It’s been about a month since the US presidential election, when Donald Trump was elected contrary to the prediction of nearly every poll.
Since then, there’s been lots of talk about “the death of Big Data” — is it really that impressive, if we failed to predict an election by this much?
While I have many reservations about Big Data, the election did little to change my opinion. A few thoughts — and feel free to leave yours in the comments:
1. The nature of politics
Predicting an election based on polls is quite different than, for example, suggesting new music or determining ability to honor a loan.
Political goods (i.e. elections) differ greatly from consumer goods. Transactions are few and far between. Choices are bundled with little room for customization.
It’s likely that people answer polls one way, but vote another.
2. It’s not really Big Data
The funny thing about calling polling Big Data is that it’s not really Big Data.
Big Data is a paradigm shift away from the classical statistics of proposing hypotheses and inferring traits of a population based on a sample size.
Because cheap, fast computing allowed us to look at populations as a whole, sampling was no longer necessary. A lot of these classical statistical methods have been losing popularity to modern data mining techniques.

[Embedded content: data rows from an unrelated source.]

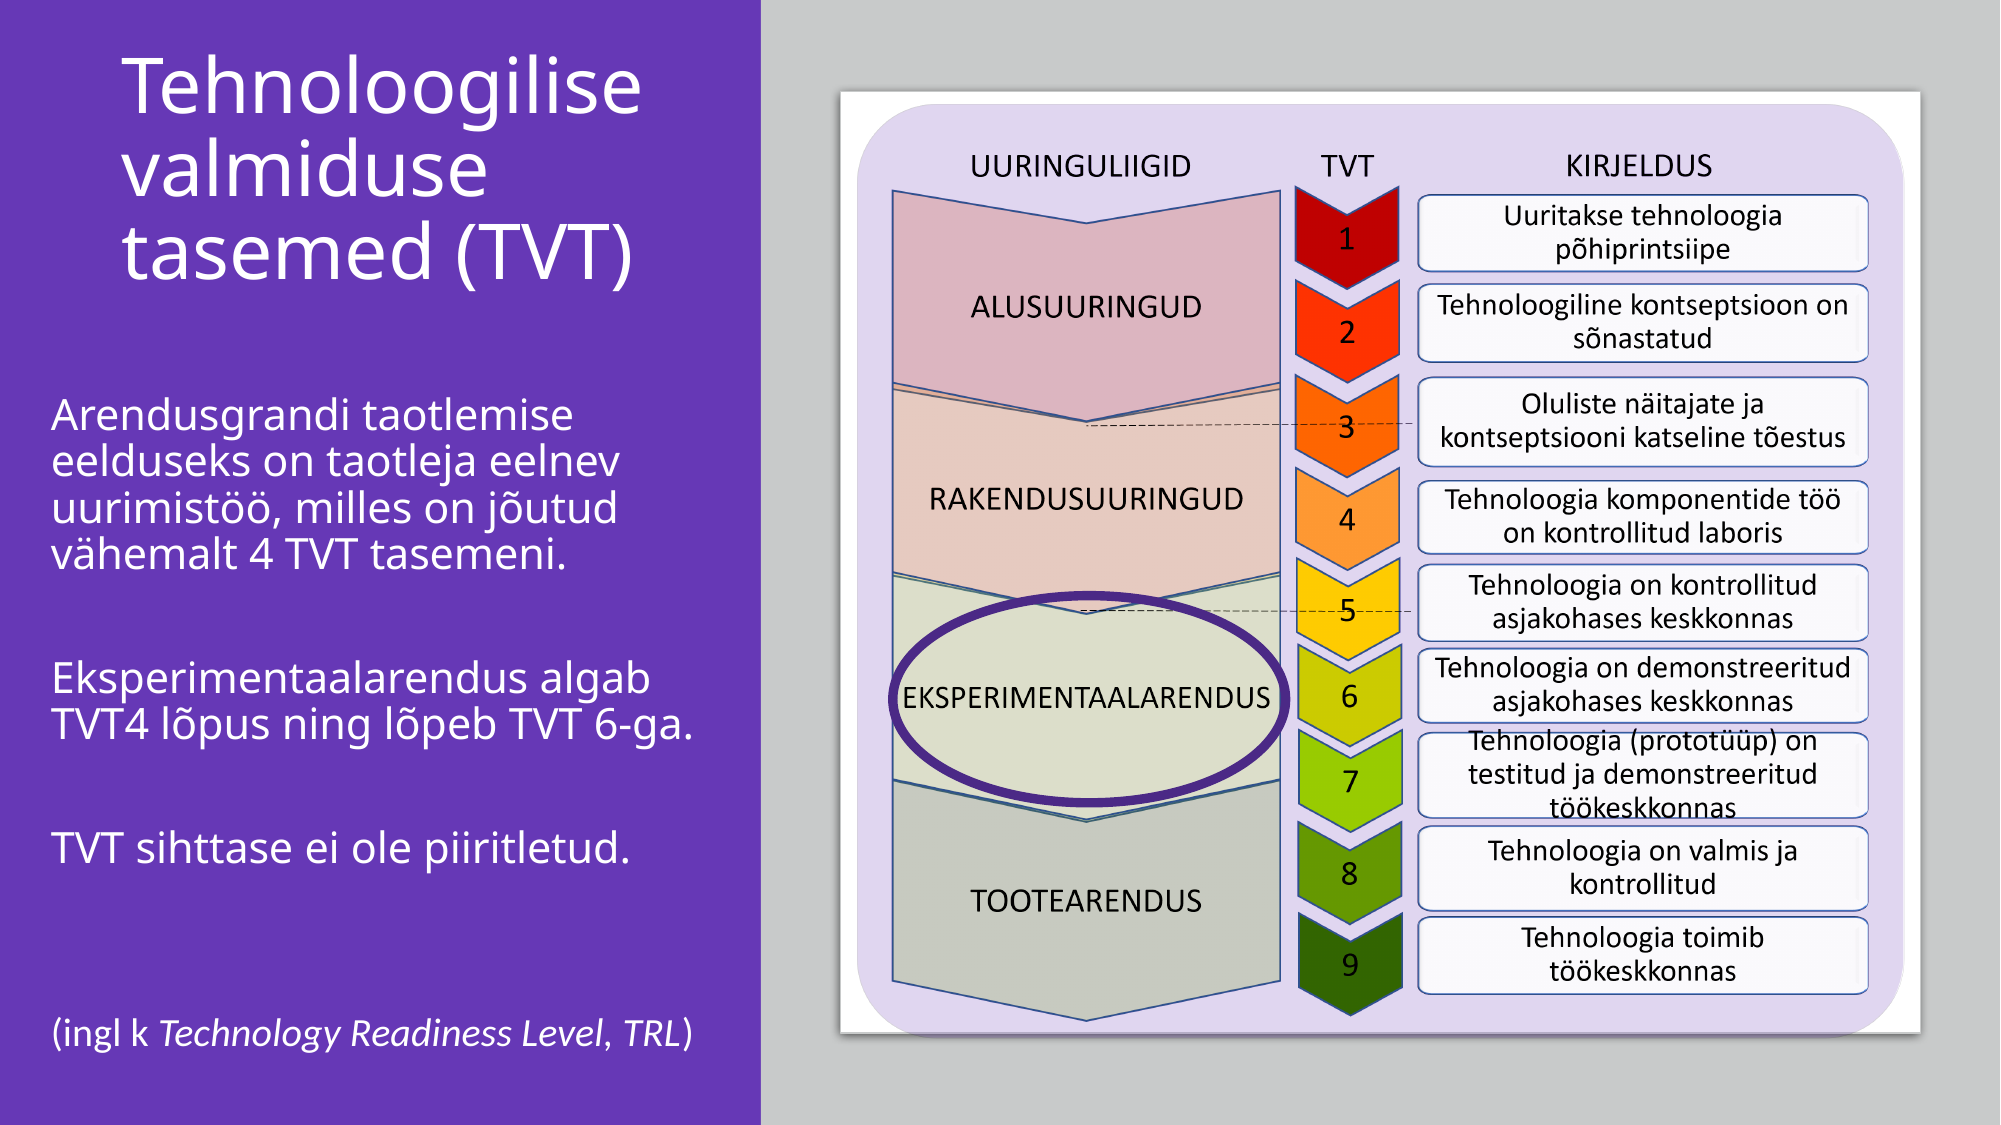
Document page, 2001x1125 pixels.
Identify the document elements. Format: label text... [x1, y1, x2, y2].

picture [856, 102, 1905, 1039]
title Tehnoloogilise valmiduse tasemed (TVT) [106, 38, 682, 305]
text_box [840, 91, 1921, 1034]
text_box [760, 0, 2000, 1125]
list Arendusgrandi taotlemise eelduseks on taotleja eelnev uurimistöö, milles on jõutud vähemalt 4 TVT tasemeni. Eksperimentaalarendus algab TVT4 lõpus ning lõpeb TVT 6-ga. TVT sihttase ei ole piiritletud. (ingl k Technology Readiness Level, TRL) [0, 385, 735, 1065]
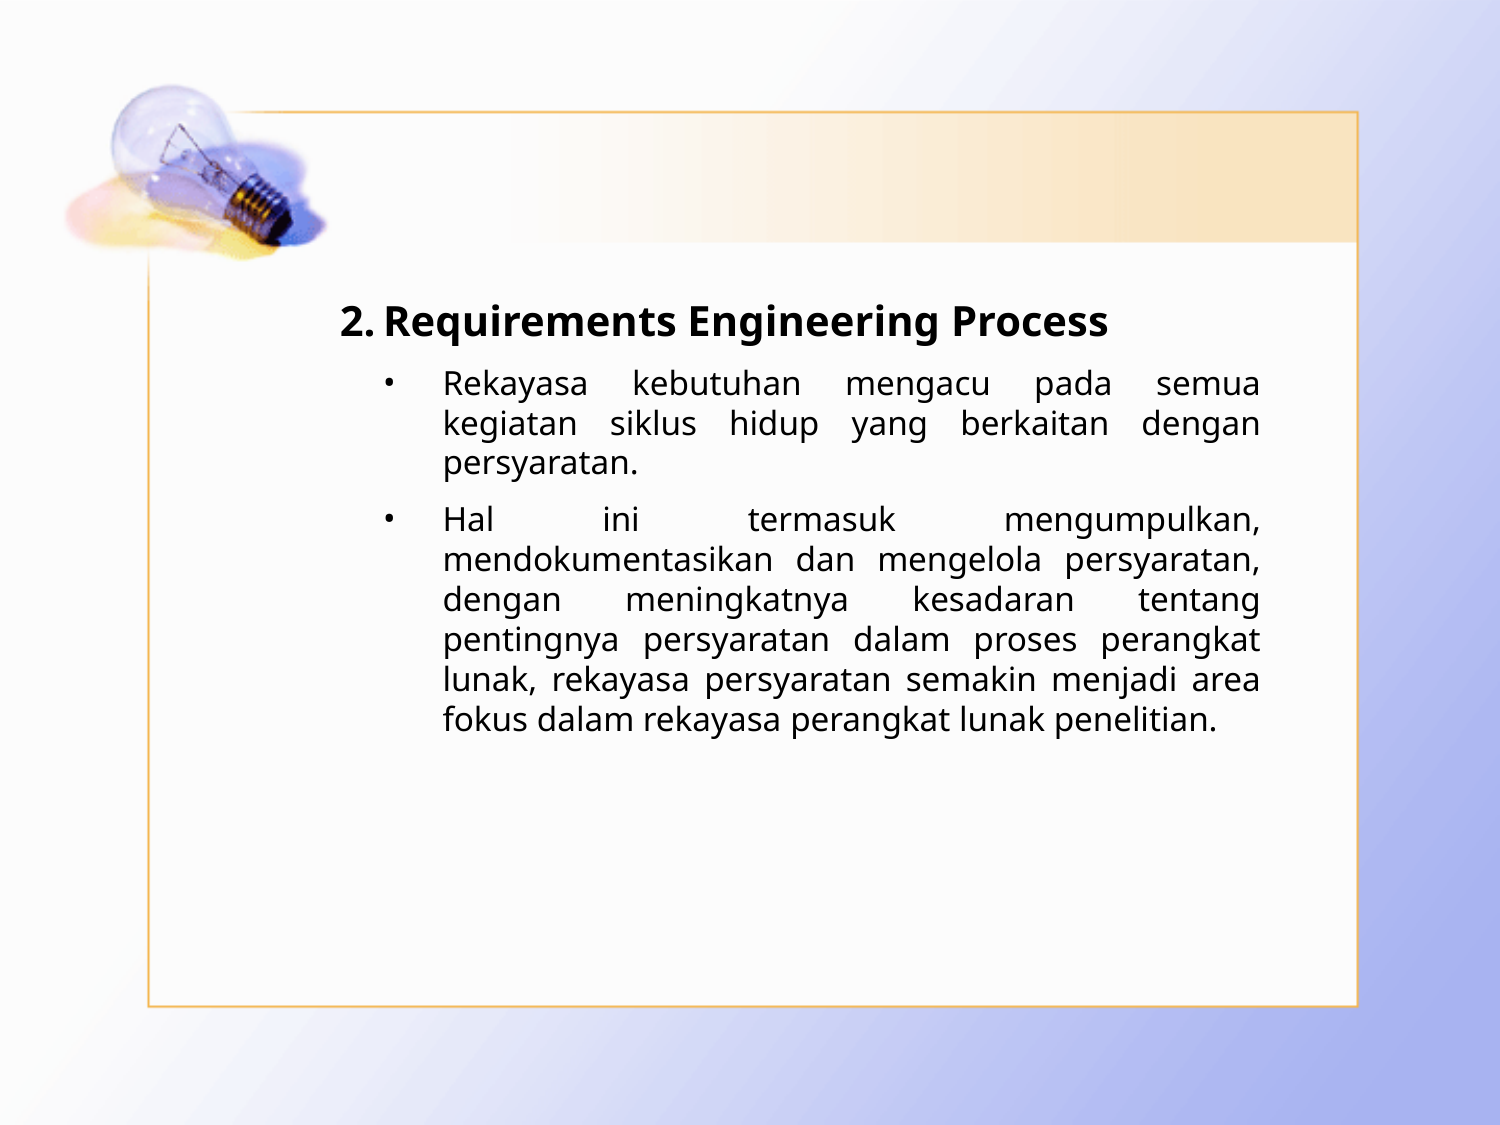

If anything, the inability to get the polls right might point us back to the importance of classical statistics (experimental design, proper sampling, etc.) — and perhaps, in that way, Big Data is overrated. But that’s not quite the accusation.
3. It’s one data point
To quote my friend Kevin: “Nothing like proclaiming the death of big data based on one data point.” Big Data has been remarkable in so many instances that to dismiss it on the basis of an election or two is unfair.
Thoughts? Did this election change your opinion of Big Data?
Charles N. Steele
What does election prediction have to do w big data? Political polling seems mostly a scam designed to make political points with push polls, over weighting, intentionally sloppy inference. I note Nate Silver now tells us, with great precision, how many extra percentage points the Russians have Trump, as well as exactly why the election didn’t come out as he predicted, “not a fault of his models.” Needs to keep scoring politically correct points. Hahaha! Scam!
Big data is hyped but it’s a different enterprise from this sort of prostitution.